§ TRY IT
Below are entries. Give back exactly the lines from the one containing "nose: (805, 426)" through the one containing "root of tail: (233, 253)", inclusive, without the pictures.

(Records drawn from a dataset)

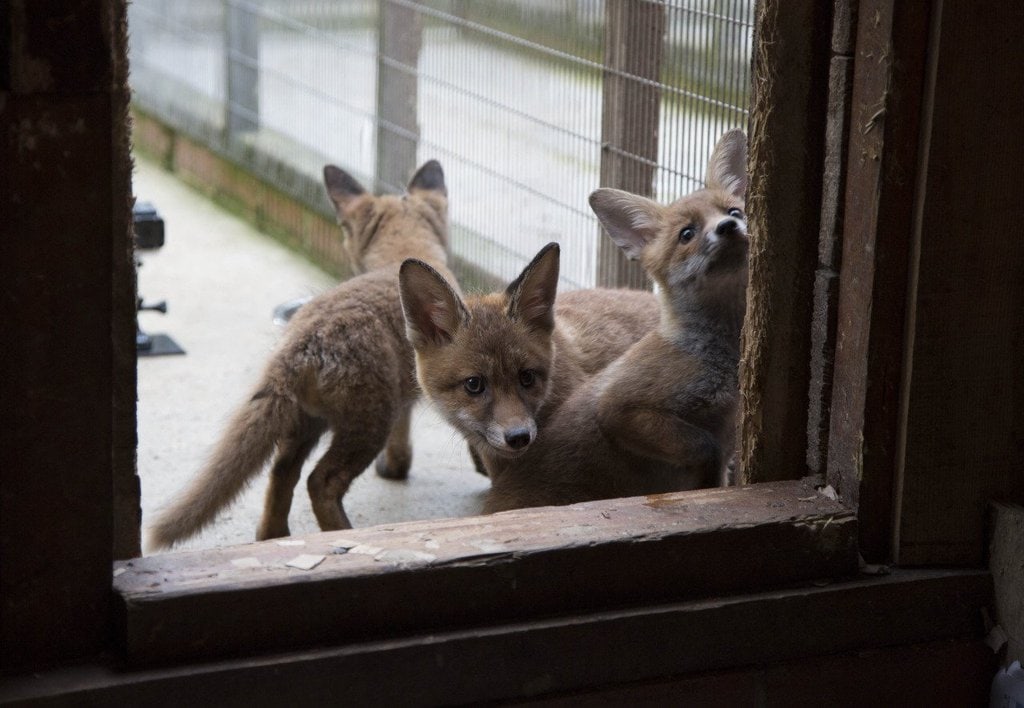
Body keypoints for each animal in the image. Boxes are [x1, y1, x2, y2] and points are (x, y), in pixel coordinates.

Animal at [147, 160, 455, 550]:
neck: (400, 253)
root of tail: (299, 346)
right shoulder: (416, 387)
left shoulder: (407, 387)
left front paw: (395, 468)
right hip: (366, 424)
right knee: (320, 481)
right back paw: (346, 536)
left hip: (303, 424)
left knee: (281, 474)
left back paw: (274, 537)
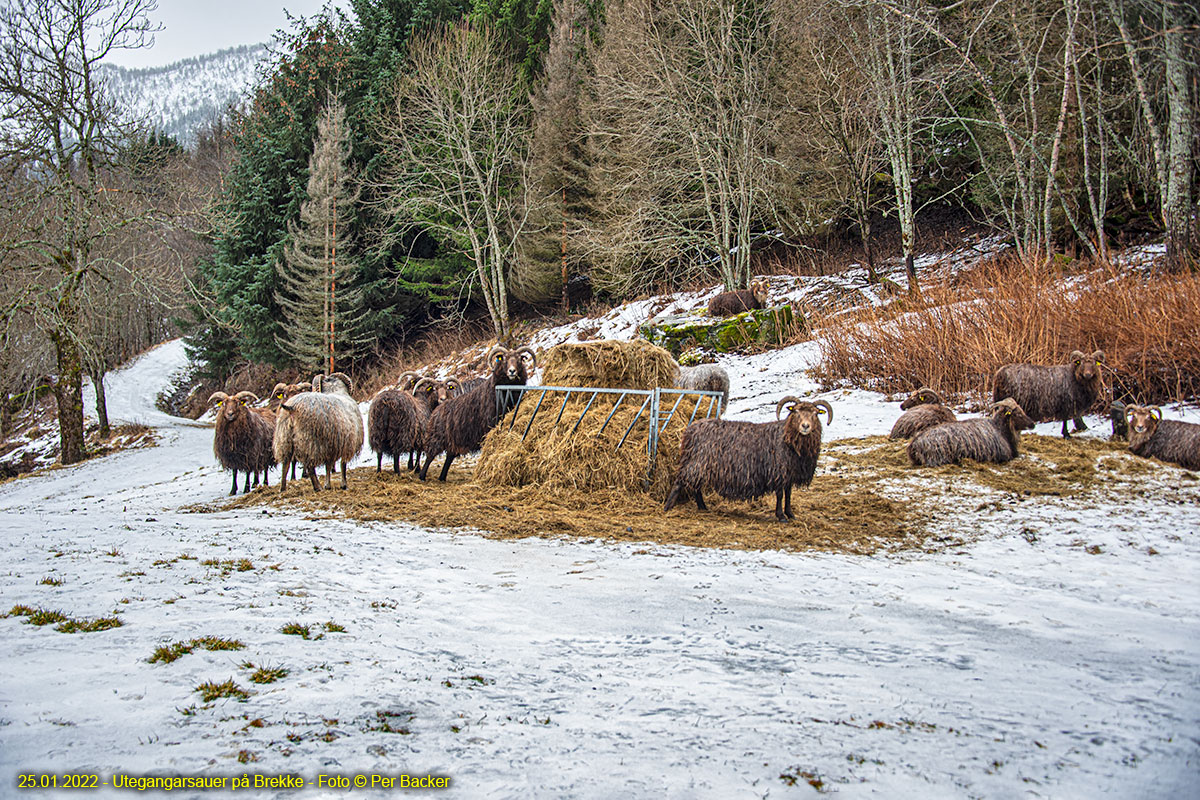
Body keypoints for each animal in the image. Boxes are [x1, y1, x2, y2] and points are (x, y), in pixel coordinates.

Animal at [420, 345, 537, 482]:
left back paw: (442, 477)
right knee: (430, 456)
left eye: (520, 359)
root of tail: (437, 409)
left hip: (453, 441)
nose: (512, 371)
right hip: (436, 437)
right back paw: (422, 476)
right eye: (504, 359)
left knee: (449, 458)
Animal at [662, 395, 830, 522]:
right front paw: (781, 516)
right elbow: (780, 495)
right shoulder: (778, 472)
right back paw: (668, 507)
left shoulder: (789, 474)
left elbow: (788, 495)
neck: (786, 438)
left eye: (816, 413)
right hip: (696, 462)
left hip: (700, 465)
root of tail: (691, 429)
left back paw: (703, 507)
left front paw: (790, 514)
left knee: (696, 487)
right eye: (795, 411)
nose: (805, 426)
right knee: (680, 482)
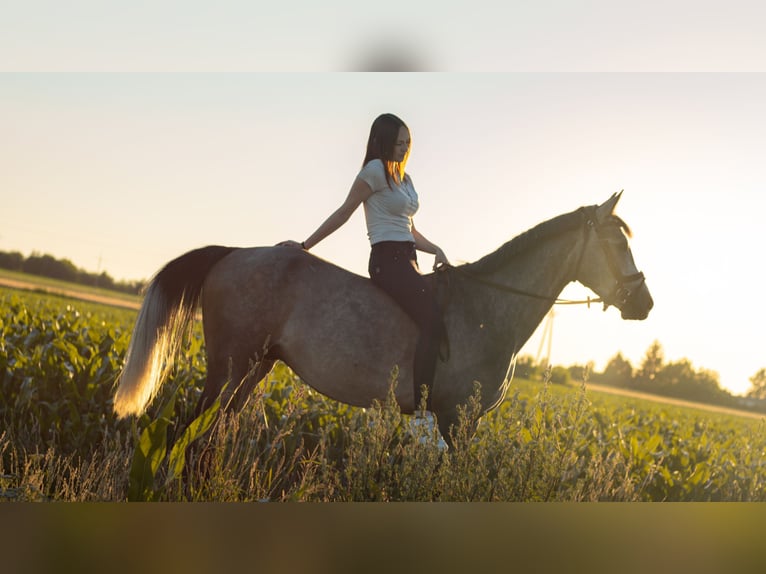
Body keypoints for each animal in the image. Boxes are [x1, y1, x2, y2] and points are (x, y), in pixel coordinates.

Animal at [113, 191, 653, 444]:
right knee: (185, 432)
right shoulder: (456, 420)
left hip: (254, 370)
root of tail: (233, 253)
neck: (487, 310)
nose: (643, 303)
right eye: (615, 241)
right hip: (227, 368)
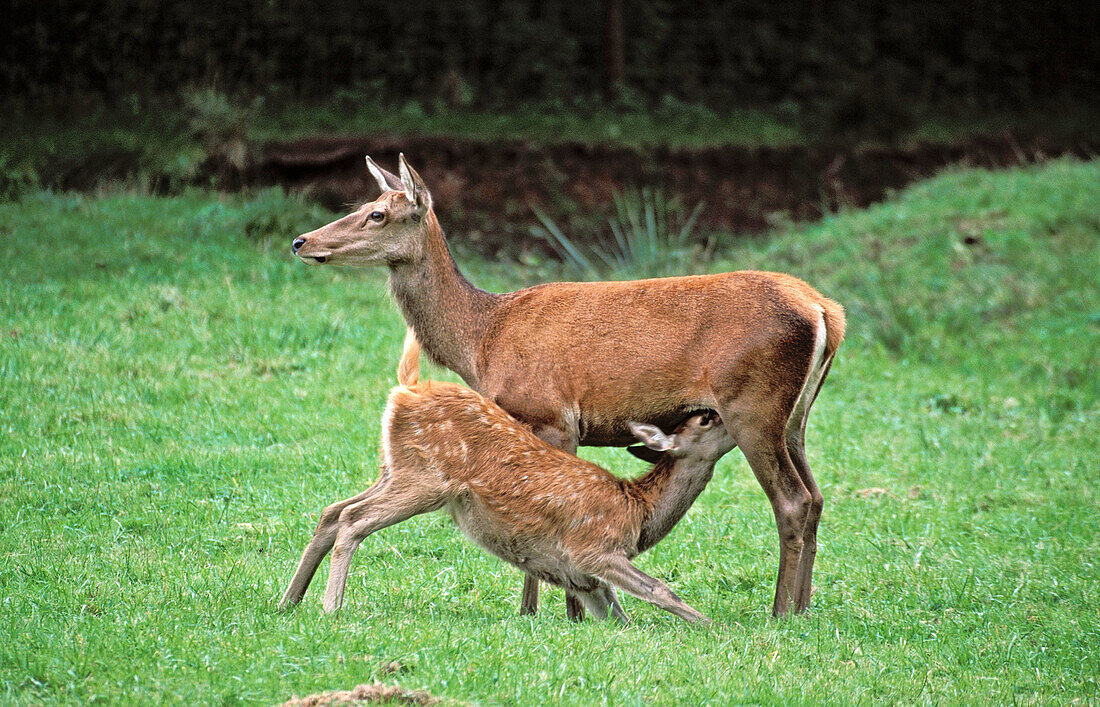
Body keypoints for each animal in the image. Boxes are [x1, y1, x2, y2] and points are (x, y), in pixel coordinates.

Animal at [279, 329, 734, 624]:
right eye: (706, 419)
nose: (725, 412)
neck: (639, 514)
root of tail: (407, 388)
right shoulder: (592, 548)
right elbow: (660, 589)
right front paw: (715, 627)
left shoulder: (583, 579)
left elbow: (620, 616)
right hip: (427, 478)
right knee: (353, 519)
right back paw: (331, 607)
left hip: (393, 467)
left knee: (333, 510)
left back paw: (289, 601)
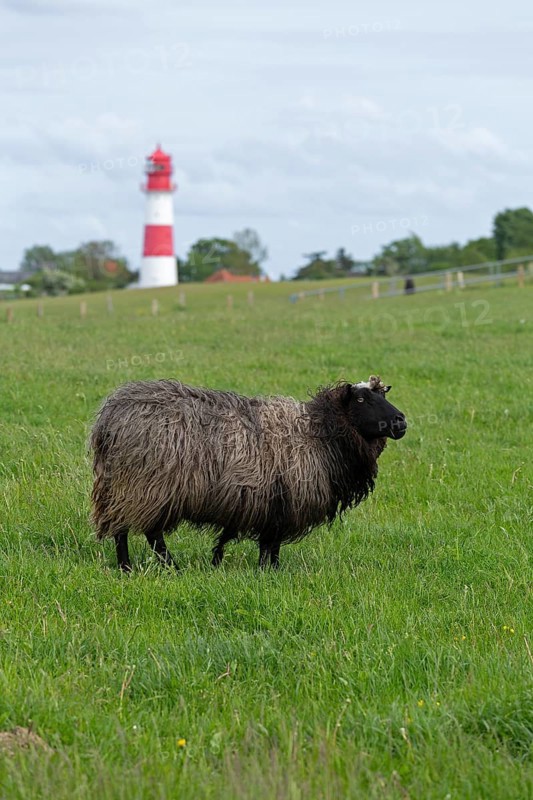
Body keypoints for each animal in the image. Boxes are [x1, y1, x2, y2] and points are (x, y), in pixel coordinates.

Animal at [90, 376, 407, 571]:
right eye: (362, 400)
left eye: (382, 394)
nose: (400, 421)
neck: (318, 433)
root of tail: (109, 417)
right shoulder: (283, 502)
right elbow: (272, 544)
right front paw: (271, 572)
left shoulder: (273, 503)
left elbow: (268, 543)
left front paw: (266, 569)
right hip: (144, 485)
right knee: (140, 532)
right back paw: (148, 568)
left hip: (129, 486)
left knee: (133, 529)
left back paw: (141, 567)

§ REPLY
nose: (805, 426)
right knee: (680, 482)
Body keypoints for each animal in the image. Boxes are [x1, y1, x2, y2] and points are (x, y), in pixel coordinates.

Animal at [113, 191, 653, 444]:
right knee: (185, 432)
right shoulder: (456, 420)
left hip: (254, 370)
root of tail: (233, 253)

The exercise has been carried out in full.